Que tipo de reflexão um filme como Transformers oferece? Existe uma distinção
qualitativa tão grande desta relação à, por exemplo, um clássico do soft porn como
Emmanuelle no Espaço ? São obras de consumo, que cumprem uma função específica:
entretenimento. E ninguém duvida nem por um instante que o cinema seja uma forma de
arte, pois na mesma medida em que o cinema oferece Transformers , ele oferece
Bergman . E a mesma lógica se aplica aos quadrinhos – na mesma medida em que
oferece super heróis descartáveis, oferece Eisner e Tezuka. A pornografia pode
certamente ser uma forma de arte, se a arte é compreendida no sentido de ofício; como
muitas outras, pode ser tanto uma arte aplicada (tem sua utilidade de alienação e
consumo) ou uma bela arte (criada pela sua beleza estética e ajuizada pela sua beleza
inata).
E mesmo violência é algo tão publicamente condenável quanto o sexo mas que não
recebe nem campo moral ou mesmo tipo de repreensão. Doses excessivas de violência
não causam impacto nem são nem mesmo sexo explícito – motivo pelo qual o terror é
considerado uma forma de arte natural, mas pornografia não. A arte, sob medidas o
crítico de uma lógica e filosófica, não permite dois pesos duas.

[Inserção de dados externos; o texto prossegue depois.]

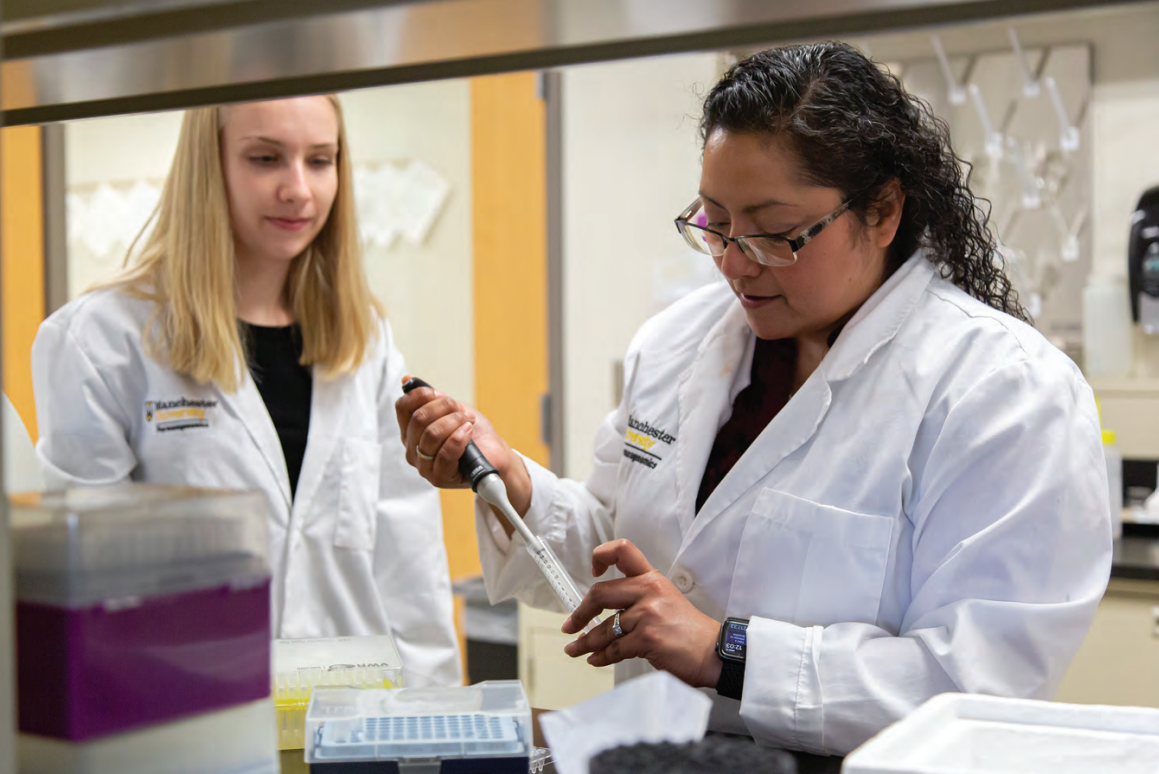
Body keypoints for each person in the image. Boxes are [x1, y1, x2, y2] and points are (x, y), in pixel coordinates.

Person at [397, 43, 1113, 753]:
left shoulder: (1002, 389)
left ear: (884, 210)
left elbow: (979, 687)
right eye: (713, 222)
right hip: (664, 751)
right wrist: (516, 489)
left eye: (773, 232)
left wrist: (727, 652)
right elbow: (629, 552)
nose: (735, 262)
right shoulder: (678, 343)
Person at [32, 96, 461, 687]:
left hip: (356, 726)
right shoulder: (101, 342)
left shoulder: (366, 341)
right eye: (265, 159)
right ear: (210, 168)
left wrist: (436, 729)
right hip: (187, 719)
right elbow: (89, 586)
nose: (299, 190)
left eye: (320, 160)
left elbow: (409, 568)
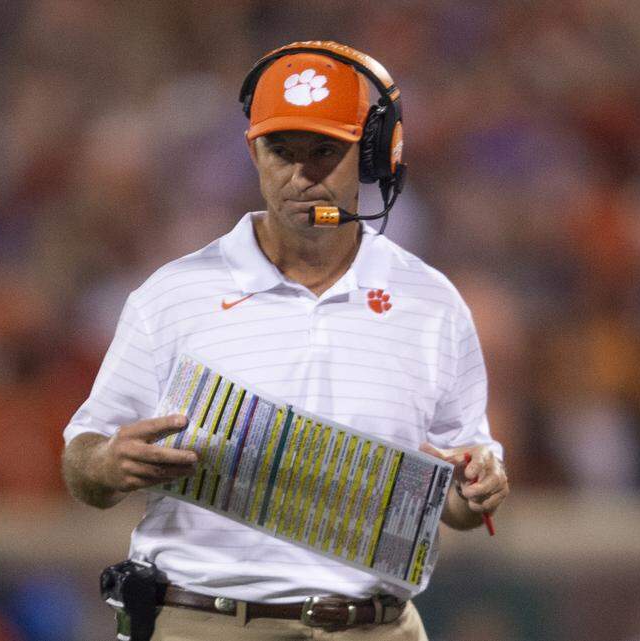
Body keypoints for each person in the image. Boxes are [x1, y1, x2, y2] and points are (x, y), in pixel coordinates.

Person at [61, 41, 509, 641]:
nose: (302, 175)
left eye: (326, 151)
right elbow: (82, 461)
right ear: (253, 152)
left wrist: (477, 484)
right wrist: (106, 462)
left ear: (375, 155)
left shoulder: (431, 304)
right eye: (281, 151)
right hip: (206, 622)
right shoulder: (172, 296)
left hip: (374, 627)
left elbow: (457, 488)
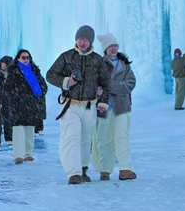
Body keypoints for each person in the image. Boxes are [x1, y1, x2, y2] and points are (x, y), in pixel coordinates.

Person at [46, 25, 112, 184]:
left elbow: (106, 82)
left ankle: (83, 169)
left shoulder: (98, 60)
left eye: (86, 39)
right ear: (76, 39)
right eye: (80, 39)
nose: (82, 42)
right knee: (71, 137)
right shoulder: (66, 57)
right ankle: (73, 173)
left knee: (85, 139)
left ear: (90, 41)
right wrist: (66, 82)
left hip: (90, 105)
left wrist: (103, 102)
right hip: (70, 104)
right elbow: (50, 75)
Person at [92, 33, 137, 181]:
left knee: (122, 137)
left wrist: (110, 86)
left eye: (116, 45)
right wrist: (98, 90)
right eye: (111, 46)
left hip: (121, 107)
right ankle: (104, 170)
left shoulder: (124, 65)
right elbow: (93, 84)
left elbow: (130, 83)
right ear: (105, 48)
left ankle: (125, 169)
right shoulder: (98, 64)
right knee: (104, 139)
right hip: (104, 107)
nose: (114, 48)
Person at [6, 49, 47, 164]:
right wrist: (17, 96)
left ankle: (28, 153)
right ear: (18, 58)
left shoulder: (34, 70)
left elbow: (42, 85)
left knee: (29, 130)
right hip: (17, 105)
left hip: (31, 104)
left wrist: (39, 95)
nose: (26, 60)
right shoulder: (13, 71)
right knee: (18, 129)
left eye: (27, 57)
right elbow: (8, 87)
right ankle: (18, 155)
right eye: (23, 57)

O que leva justamente para uma extensão do que não apresenta razão não ser aplicado
sobre a pornografia: sim, existem principalmente problemas sobre essa maneira de
entretenimento que ela produz, o tipo de argumento de coisa que ela produz e seus
efeitos sobre as mentes não muito estáveis de seus consumidores. Entretanto, se
argumenta dentro de uma lógica ética, como uma proposta por Singer, o problema não
está na pornografia em si, mas enquanto ela é aplicada como conceito. O que significa
que ela é hoje não necessariamente sendo o que ela significa.
E se o efeito for provocado pelo grotesco e pelos abusos refigura sua própria visão do
sexo, então talvez Druuna possa funcionar sua obra enquanto existirem perguntas
enquanto escolhas, assim como pode não ser com o julgamento de gosto do leitor
compatível. Mas não questiona sua validade como um objeto de arte e entretenimento e,
em alguma medida, de reflexão.
Ou talvez todo esse argumento seja vazio, e falte sensibilidade e alteridade para este
colunista. Não cabe dizer. Cabe apenas entender que, após contemplar a obra de Paolo
Serpieri, o leitor – para bem ou para mal – nunca mais será mesmo.